TASK INSTRUCTIONS
Every record that follows must be returned word for word.

SUPPLIED INFORMATION
+--

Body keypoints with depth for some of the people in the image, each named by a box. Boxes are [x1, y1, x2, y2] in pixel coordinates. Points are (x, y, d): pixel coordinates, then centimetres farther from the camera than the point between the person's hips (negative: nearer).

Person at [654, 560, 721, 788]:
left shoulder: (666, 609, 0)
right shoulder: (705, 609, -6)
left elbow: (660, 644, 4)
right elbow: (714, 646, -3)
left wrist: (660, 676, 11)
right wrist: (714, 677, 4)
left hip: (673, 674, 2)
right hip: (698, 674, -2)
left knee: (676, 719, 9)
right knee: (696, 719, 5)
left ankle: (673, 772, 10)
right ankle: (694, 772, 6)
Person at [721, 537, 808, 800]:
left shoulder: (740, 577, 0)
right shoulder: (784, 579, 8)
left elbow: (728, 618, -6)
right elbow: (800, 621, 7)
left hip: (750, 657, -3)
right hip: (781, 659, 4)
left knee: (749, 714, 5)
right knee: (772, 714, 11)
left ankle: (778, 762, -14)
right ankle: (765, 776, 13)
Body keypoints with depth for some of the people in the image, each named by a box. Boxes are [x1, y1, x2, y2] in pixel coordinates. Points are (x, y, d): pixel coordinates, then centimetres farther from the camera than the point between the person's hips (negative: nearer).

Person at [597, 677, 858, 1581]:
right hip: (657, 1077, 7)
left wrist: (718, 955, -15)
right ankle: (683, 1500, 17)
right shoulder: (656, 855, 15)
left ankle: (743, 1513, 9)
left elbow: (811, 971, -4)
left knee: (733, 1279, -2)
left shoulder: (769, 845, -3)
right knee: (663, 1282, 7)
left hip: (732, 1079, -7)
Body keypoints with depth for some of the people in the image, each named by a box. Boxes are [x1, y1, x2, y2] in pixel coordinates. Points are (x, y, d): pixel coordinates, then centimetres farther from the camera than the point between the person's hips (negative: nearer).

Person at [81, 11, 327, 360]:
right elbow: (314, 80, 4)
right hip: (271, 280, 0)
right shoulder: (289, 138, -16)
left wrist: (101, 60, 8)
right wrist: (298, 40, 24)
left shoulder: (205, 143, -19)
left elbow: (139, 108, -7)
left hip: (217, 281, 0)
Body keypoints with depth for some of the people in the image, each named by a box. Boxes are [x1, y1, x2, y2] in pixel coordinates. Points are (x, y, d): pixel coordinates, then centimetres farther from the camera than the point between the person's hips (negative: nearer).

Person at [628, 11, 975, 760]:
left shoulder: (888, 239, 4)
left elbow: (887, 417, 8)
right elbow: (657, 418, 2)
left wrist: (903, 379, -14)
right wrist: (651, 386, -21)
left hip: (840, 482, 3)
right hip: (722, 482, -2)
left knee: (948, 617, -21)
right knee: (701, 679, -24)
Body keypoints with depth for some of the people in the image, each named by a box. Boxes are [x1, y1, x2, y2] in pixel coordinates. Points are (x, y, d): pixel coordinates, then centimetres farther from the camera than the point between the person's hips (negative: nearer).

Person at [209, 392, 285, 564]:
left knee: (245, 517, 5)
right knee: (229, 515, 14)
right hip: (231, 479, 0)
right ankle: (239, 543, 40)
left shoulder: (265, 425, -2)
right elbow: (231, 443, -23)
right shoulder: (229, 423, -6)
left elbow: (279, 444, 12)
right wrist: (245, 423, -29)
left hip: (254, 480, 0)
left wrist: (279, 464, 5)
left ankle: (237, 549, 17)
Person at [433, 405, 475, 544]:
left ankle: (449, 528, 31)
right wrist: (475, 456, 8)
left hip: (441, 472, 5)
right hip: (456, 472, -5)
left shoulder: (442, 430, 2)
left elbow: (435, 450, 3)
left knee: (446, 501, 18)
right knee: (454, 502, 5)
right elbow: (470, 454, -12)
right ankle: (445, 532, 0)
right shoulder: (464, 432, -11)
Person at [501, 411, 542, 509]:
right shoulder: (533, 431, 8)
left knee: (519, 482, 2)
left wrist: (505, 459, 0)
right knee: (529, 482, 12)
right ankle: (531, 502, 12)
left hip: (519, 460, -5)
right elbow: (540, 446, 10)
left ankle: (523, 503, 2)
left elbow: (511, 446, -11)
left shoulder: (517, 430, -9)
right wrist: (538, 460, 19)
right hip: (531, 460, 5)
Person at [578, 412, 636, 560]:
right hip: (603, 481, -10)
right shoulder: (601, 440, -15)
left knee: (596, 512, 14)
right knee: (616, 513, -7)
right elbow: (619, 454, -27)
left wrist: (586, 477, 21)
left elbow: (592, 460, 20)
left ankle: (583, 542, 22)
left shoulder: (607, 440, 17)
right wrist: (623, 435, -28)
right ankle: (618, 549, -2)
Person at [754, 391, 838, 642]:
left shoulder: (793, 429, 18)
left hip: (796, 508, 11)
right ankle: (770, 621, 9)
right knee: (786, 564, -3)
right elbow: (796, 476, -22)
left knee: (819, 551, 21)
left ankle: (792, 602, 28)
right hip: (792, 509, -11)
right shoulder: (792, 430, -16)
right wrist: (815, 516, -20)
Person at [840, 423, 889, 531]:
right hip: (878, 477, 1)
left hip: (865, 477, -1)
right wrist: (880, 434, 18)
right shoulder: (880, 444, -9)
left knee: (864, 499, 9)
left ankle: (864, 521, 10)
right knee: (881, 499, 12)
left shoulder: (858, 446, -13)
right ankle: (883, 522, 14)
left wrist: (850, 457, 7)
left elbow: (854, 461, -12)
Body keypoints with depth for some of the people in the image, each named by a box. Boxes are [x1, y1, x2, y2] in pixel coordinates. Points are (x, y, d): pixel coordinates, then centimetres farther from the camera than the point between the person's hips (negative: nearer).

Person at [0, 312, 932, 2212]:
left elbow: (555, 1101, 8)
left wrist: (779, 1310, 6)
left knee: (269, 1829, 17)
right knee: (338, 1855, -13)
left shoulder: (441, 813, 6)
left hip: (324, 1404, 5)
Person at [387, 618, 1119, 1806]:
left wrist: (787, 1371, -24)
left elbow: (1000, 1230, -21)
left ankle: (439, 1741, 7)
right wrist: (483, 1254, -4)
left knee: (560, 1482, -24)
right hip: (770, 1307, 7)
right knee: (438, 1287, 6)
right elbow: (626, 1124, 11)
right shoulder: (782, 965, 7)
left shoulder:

+--

SOLUTION FOR THIS PROBLEM
Body keypoints with depth for some of the people in the image, each named by a box. Boxes are [x1, y1, x2, y2] in pixel coordinates. Points are (x, y, d): pixel coordinates, then centimetres farther from the camera than the point between the person's hips (negative: nearer).

Person at [654, 560, 721, 788]:
left shoulder: (666, 609, 0)
right shoulder: (705, 609, -6)
left elbow: (660, 644, 4)
right elbow: (714, 646, -3)
left wrist: (660, 676, 11)
right wrist: (714, 677, 4)
left hip: (673, 674, 2)
right hip: (698, 674, -2)
left knee: (676, 719, 9)
right knee: (696, 719, 5)
left ankle: (673, 772, 10)
right ankle: (694, 772, 6)
Person at [721, 537, 808, 800]:
left shoulder: (740, 577, 0)
right shoulder: (784, 579, 8)
left elbow: (728, 618, -6)
right elbow: (800, 621, 7)
left hip: (750, 657, -3)
right hip: (781, 659, 4)
left knee: (749, 714, 5)
right knee: (772, 714, 11)
left ankle: (778, 762, -14)
right ankle: (765, 776, 13)
Body keypoints with depth for some of the people in the image, each named by a box. Boxes are [x1, y1, x2, y2] in pixel coordinates. Points are (x, y, d): pixel coordinates, then centimetres farther from the camera than the point between the person's hips (negative: nearer).

Person at [597, 677, 858, 1581]:
right hip: (657, 1077, 7)
left wrist: (718, 955, -15)
right ankle: (683, 1500, 17)
right shoulder: (656, 855, 15)
left ankle: (743, 1513, 9)
left elbow: (811, 971, -4)
left knee: (733, 1279, -2)
left shoulder: (769, 845, -3)
right knee: (663, 1282, 7)
left hip: (732, 1079, -7)
Body keypoints with depth for some of the people in the image, each named by a box. Boxes are [x1, y1, x2, y2] in pixel coordinates. Points are (x, y, d): pixel coordinates, then centimetres farther from the camera than the point between the person's hips (negative: nearer).

Person at [81, 11, 327, 360]:
right elbow: (314, 80, 4)
right hip: (271, 280, 0)
right shoulder: (289, 138, -16)
left wrist: (101, 60, 8)
right wrist: (298, 40, 24)
left shoulder: (205, 143, -19)
left elbow: (139, 108, -7)
left hip: (217, 281, 0)
Body keypoints with depth for some of the people in the image, each named by a box. Boxes are [x1, y1, x2, y2] in pixel coordinates. Points are (x, y, d): pixel coordinates, then centimetres farther from the camera than the point between the person's hips (negative: nearer).

Person at [628, 11, 975, 760]:
left shoulder: (888, 239, 4)
left elbow: (887, 417, 8)
right elbow: (657, 418, 2)
left wrist: (903, 379, -14)
right wrist: (651, 386, -21)
left hip: (840, 482, 3)
right hip: (722, 482, -2)
left knee: (948, 617, -21)
right knee: (701, 679, -24)
Body keypoints with depth for some of the people in the image, each named by a box. Boxes are [x1, y1, x2, y2] in pixel coordinates. Points are (x, y, d): pixel coordinates, then centimetres farther from the camera than the point between the person's hips (negative: nearer).

Person at [209, 392, 285, 564]:
left knee: (245, 517, 5)
right knee: (229, 515, 14)
right hip: (231, 479, 0)
right ankle: (239, 543, 40)
left shoulder: (265, 425, -2)
right elbow: (231, 443, -23)
right shoulder: (229, 423, -6)
left elbow: (279, 444, 12)
right wrist: (245, 423, -29)
left hip: (254, 480, 0)
left wrist: (279, 464, 5)
left ankle: (237, 549, 17)
Person at [433, 405, 475, 544]:
left ankle: (449, 528, 31)
right wrist: (475, 456, 8)
left hip: (441, 472, 5)
right hip: (456, 472, -5)
left shoulder: (442, 430, 2)
left elbow: (435, 450, 3)
left knee: (446, 501, 18)
right knee: (454, 502, 5)
right elbow: (470, 454, -12)
right ankle: (445, 532, 0)
right shoulder: (464, 432, -11)
Person at [501, 411, 542, 509]:
right shoulder: (533, 431, 8)
left knee: (519, 482, 2)
left wrist: (505, 459, 0)
right knee: (529, 482, 12)
right ankle: (531, 502, 12)
left hip: (519, 460, -5)
right elbow: (540, 446, 10)
left ankle: (523, 503, 2)
left elbow: (511, 446, -11)
left shoulder: (517, 430, -9)
right wrist: (538, 460, 19)
right hip: (531, 460, 5)
Person at [578, 412, 636, 560]:
right hip: (603, 481, -10)
right shoulder: (601, 440, -15)
left knee: (596, 512, 14)
right knee: (616, 513, -7)
right elbow: (619, 454, -27)
left wrist: (586, 477, 21)
left elbow: (592, 460, 20)
left ankle: (583, 542, 22)
left shoulder: (607, 440, 17)
right wrist: (623, 435, -28)
right ankle: (618, 549, -2)
Person at [754, 391, 838, 642]:
left shoulder: (793, 429, 18)
left hip: (796, 508, 11)
right ankle: (770, 621, 9)
right knee: (786, 564, -3)
right elbow: (796, 476, -22)
left knee: (819, 551, 21)
left ankle: (792, 602, 28)
right hip: (792, 509, -11)
right shoulder: (792, 430, -16)
right wrist: (815, 516, -20)
Person at [840, 423, 889, 531]:
right hip: (878, 477, 1)
left hip: (865, 477, -1)
right wrist: (880, 434, 18)
right shoulder: (880, 444, -9)
left knee: (864, 499, 9)
left ankle: (864, 521, 10)
right knee: (881, 499, 12)
left shoulder: (858, 446, -13)
right ankle: (883, 522, 14)
left wrist: (850, 457, 7)
left elbow: (854, 461, -12)
Body keypoints with depth for some of the people in the image, each named by a box. Boxes are [x1, y1, x2, y2] in pixel coordinates. Points are (x, y, d): pixel coordinates, then centimetres farther from the camera than the point between the person's hips (negative: nearer).

Person at [0, 312, 932, 2212]:
left elbow: (555, 1101, 8)
left wrist: (779, 1310, 6)
left knee: (269, 1829, 17)
right knee: (338, 1855, -13)
left shoulder: (441, 813, 6)
left hip: (324, 1404, 5)
Person at [387, 618, 1119, 1806]:
left wrist: (787, 1371, -24)
left elbow: (1000, 1230, -21)
left ankle: (439, 1741, 7)
right wrist: (483, 1254, -4)
left knee: (560, 1482, -24)
right hip: (770, 1307, 7)
right knee: (438, 1287, 6)
right elbow: (626, 1124, 11)
right shoulder: (782, 965, 7)
left shoulder:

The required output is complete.